=== Begin Enclosure ===
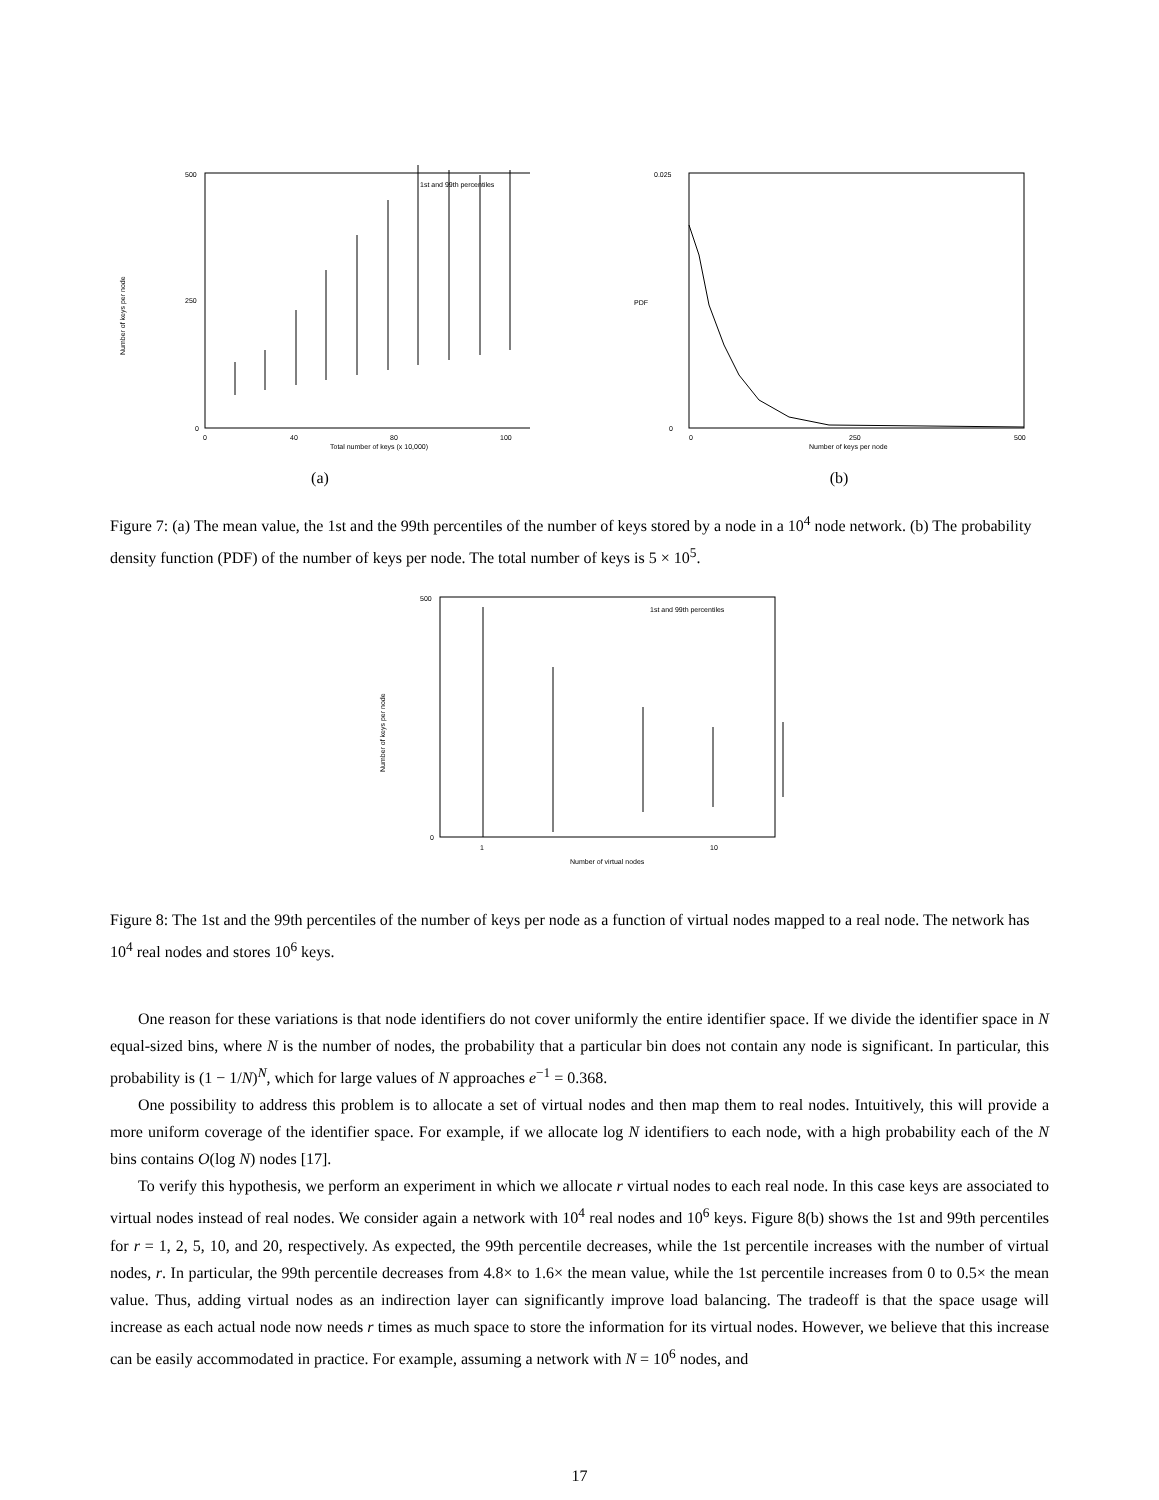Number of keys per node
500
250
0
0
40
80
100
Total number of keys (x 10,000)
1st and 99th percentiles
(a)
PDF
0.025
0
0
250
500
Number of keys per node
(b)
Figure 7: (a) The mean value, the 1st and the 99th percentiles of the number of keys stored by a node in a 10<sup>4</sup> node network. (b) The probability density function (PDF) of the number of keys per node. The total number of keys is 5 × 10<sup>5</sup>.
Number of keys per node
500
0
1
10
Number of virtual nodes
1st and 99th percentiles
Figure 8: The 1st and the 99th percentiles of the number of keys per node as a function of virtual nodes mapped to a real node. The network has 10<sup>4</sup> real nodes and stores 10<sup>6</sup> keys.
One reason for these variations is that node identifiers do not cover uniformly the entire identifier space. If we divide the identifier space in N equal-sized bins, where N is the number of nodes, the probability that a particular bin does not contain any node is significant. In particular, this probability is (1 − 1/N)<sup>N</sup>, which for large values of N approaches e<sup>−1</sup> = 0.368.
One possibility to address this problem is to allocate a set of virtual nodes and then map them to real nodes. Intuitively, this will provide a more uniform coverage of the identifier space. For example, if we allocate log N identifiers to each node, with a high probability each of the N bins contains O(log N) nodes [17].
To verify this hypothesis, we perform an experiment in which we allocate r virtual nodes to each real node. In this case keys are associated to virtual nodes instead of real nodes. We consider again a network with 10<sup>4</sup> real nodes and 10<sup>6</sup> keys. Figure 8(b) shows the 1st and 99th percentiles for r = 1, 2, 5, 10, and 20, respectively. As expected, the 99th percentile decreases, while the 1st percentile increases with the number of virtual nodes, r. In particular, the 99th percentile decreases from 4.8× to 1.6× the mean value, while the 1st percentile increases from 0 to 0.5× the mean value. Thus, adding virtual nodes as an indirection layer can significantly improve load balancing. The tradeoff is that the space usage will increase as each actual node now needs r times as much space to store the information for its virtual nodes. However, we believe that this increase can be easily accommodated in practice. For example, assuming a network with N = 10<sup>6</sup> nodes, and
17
=== End Enclosure ===
*ABOUT THIS TASK*. In the entries above, find the line with "One reason for" and the line with "One possibility to", then set down exactly those two and every line between them, nothing else.

*WRITTEN REPLY*.
One reason for these variations is that node identifiers do not cover uniformly the entire identifier space. If we divide the identifier space in N equal-sized bins, where N is the number of nodes, the probability that a particular bin does not contain any node is significant. In particular, this probability is (1 − 1/N)<sup>N</sup>, which for large values of N approaches e<sup>−1</sup> = 0.368.
One possibility to address this problem is to allocate a set of virtual nodes and then map them to real nodes. Intuitively, this will provide a more uniform coverage of the identifier space. For example, if we allocate log N identifiers to each node, with a high probability each of the N bins contains O(log N) nodes [17].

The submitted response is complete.